It’s hard to keep your eyes off the horizon in My Time At Portia. Its valleys live in the jagged shadow of broken high-rises, buildings draped with moss and towering factories splitting apart at the seams. I needed to concentrate on the group of adorable pastel coloured llamas ahead. My presence didn’t interrupt their frolicking for a second, but I wished they’d at least try to maul me a little bit; it would make what I was about to do feel less icky. With tennis racket in hand (it was stronger than my wooden sword) I slaughtered them all, collecting what bits and bobs remained to craft a hoodie in a lovely shade of blue. One commission down, and what felt like a million more to go.

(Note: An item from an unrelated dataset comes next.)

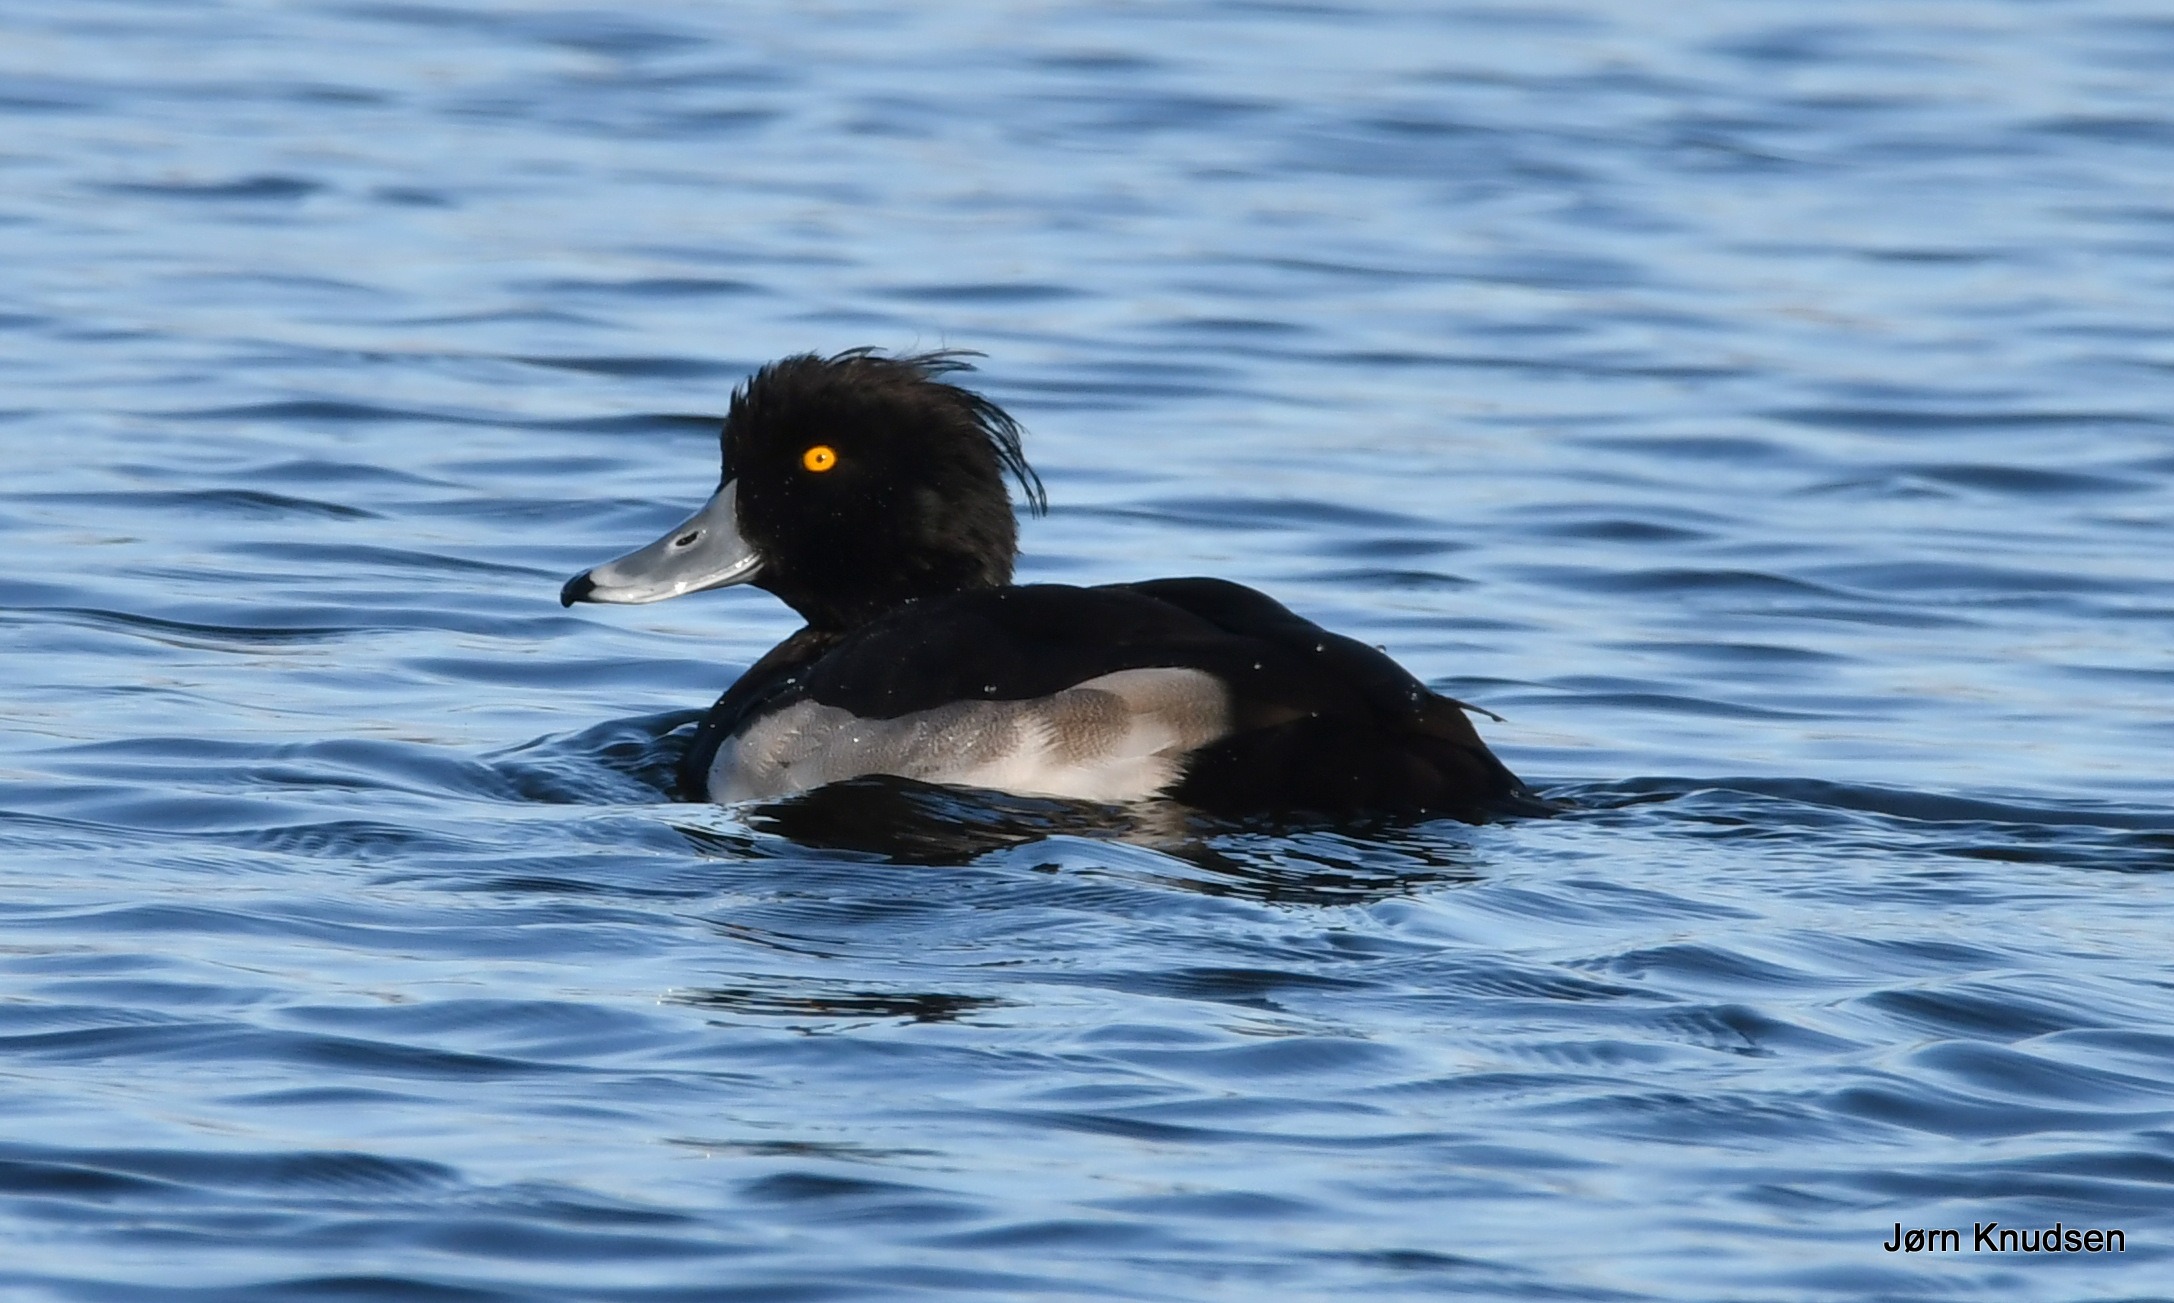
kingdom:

It wasn’t long before I became accustomed to the craft-’em-up’s routine: secure a job, harvest that resource, construct some item or elaborate gadget with the materials, and rejoice in the rewards. Developer Pathea Games seems to have Frankenstein’d My Time At Portia from a host of different genres, from classic RPG dungeon-crawling to relationship building à la Stardew Valley or the Harvest Moon series, to simply getting lost in its dystopian sandbox setting, all in the pastoral artistic style of a Ghibli movie.
It fails to seamlessly implement some, while addressing the more infamously annoying flaws of others. Players who find the resource-gathering grind delicious will appreciate how Portia adds new flair to a familiar formula. It occasionally plods along, and its bugs elicited more than a few frustrated sighs, but as someone who’s seen these kind of sims grow up over time, My Time At Portia feels like a fresh addition — and one that entranced me.